4. Visuals and Alerts
Plotting:
The script plots the following on the price chart:
Moving Averages (MA): The selected MAs are plotted as lines.
Buy/Sell Shapes: Triangular markers are displayed for buy and sell signals generated by RSI and MACD.
Crossover and Crossunder Markers: Crosses are shown when two MAs crossover or crossunder.
Alerts:
Alerts can be configured based on the following conditions:
RSI Signals: Alerts for oversold or overbought crossover and crossunder events.
MACD Signals: Alerts for MACD line crossovers or momentum shifts in the MACD histogram.
Alerts are triggered when specific conditions are met, such as:
RSI crosses over or under the oversold/overbought levels.
MACD crosses the signal line.
Changes in the MACD histogram.
5. Example Usage
1. Trend Reversal Setup:
Buy Signal: Use the RSI oversold crossover and MACD bullish crossover to identify potential entry points in a downtrend.
Sell Signal: Use the RSI overbought crossunder and MACD bearish crossunder to identify potential exit points or short entries in an uptrend.
2. Momentum Strategy:
Combine MACD and RSI signals to identify the strength of a trend. Use MACD histogram analysis and RSI levels for confirmation.
3. Moving Average Crossover Strategy:
Focus on specific MA crossovers, such as the 9-period EMA crossing above the 21-period EMA, for buy signals. When a longer-term MA (e.g., 50-period) crosses a shorter-term MA, it may indicate a strong trend change.
6. Alerts Conditions
The script includes several alert conditions, which can be triggered and customized based on the user’s preferences:
RSI Oversold Crossover: Alerts when RSI crosses over the signal line below the oversold level (30).
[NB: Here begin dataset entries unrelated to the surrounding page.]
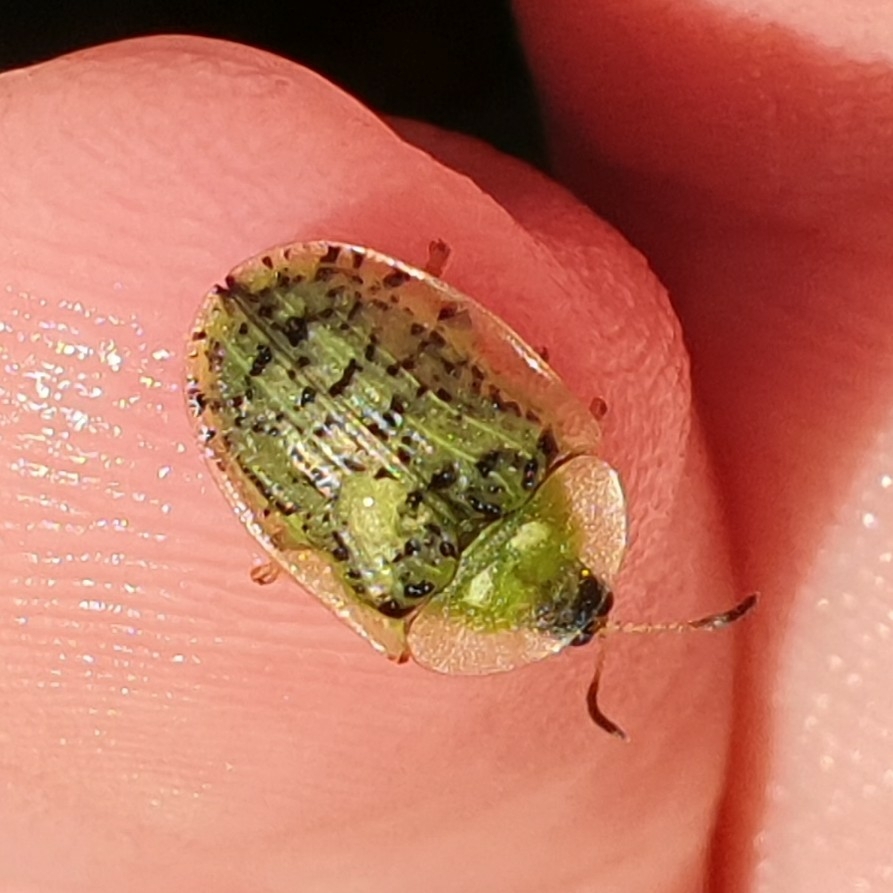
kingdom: Animalia
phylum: Arthropoda
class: Insecta
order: Coleoptera
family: Chrysomelidae
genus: Cassida
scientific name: Cassida nebulosa
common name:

RSI Overbought Crossunder: Alerts when RSI crosses under the signal line above the overbought level (70).
MACD Buy/Sell Crossover: Alerts when the MACD line crosses the signal line for a buy or sell signal.
7. Conclusion
This script is highly customizable and can be adjusted to suit different trading strategies. By combining MAs, RSI, and MACD, traders can gain multiple perspectives on the market, enhancing their ability to identify potential buy and sell opportunities.